Text segment:
◇ ◇ ◇

Sunday, 12 May 2019

The bubble of a manicured society

My family and I have lived in gated communities for nine years now.

My family and I have lived in gated communities for nine years now. Inside the tall gates of our community, we live amid planned, manicured gardens with play areas. Outside these walls the chaos of urban life rages. A chaos our children rarely come in to contact with. Air-conditioned buses take them to beautifully designed schools and bring them home again.

We drive them to birthday parties, movies and play dates. The last time my son took public transport, he was two years old and we were living in London. He will soon turn 11. When I was 11, I was catching two PTC buses to get to school. Like so many other parents of my generation, I am raising my children in a bubble. We have chosen to do this for our own convenience, and as we tell ourselves, the safety and wellbeing of our children. (Though numerous incidents in the recent past tell us that safety is not always a guarantee)

◇ ◇ ◇

Recorded information:

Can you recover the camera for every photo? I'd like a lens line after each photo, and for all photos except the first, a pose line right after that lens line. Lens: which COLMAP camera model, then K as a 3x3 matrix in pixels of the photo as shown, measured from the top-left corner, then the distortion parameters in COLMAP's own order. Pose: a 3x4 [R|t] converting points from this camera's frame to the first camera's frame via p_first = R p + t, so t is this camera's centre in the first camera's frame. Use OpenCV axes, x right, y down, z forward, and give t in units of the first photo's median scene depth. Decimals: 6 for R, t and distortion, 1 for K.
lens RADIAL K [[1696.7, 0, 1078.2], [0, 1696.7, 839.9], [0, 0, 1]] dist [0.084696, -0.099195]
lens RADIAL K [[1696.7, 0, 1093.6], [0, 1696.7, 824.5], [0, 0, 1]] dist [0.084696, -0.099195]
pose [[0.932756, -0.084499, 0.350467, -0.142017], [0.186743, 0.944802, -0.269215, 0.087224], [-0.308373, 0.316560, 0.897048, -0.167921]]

◇ ◇ ◇

What you need to do:
- 1) Translate this sentence from the post about gated communities into Spanish: "Air-conditioned buses take them to beautifully designed schools and bring them home again."
- 2) Using the post about gated communities, answer these questions:
(a) For how many years has the family lived in gated communities?
(b) Where was the family living the last time the son took public transport?
(c) How many PTC buses did the writer catch to get to school at age 11?
- 3) Write out the post about gated communities from "We drive them" up to and including "always a guarantee)".

Results of the tasks:
- 1) Autobuses con aire acondicionado los llevan a escuelas de hermoso diseño y los traen de vuelta a casa.

- 2)
(a) Nine years.
(b) London.
(c) Two.

- 3)
We drive them to birthday parties, movies and play dates. The last time my son took public transport, he was two years old and we were living in London. He will soon turn 11. When I was 11, I was catching two PTC buses to get to school. Like so many other parents of my generation, I am raising my children in a bubble. We have chosen to do this for our own convenience, and as we tell ourselves, the safety and wellbeing of our children. (Though numerous incidents in the recent past tell us that safety is not always a guarantee)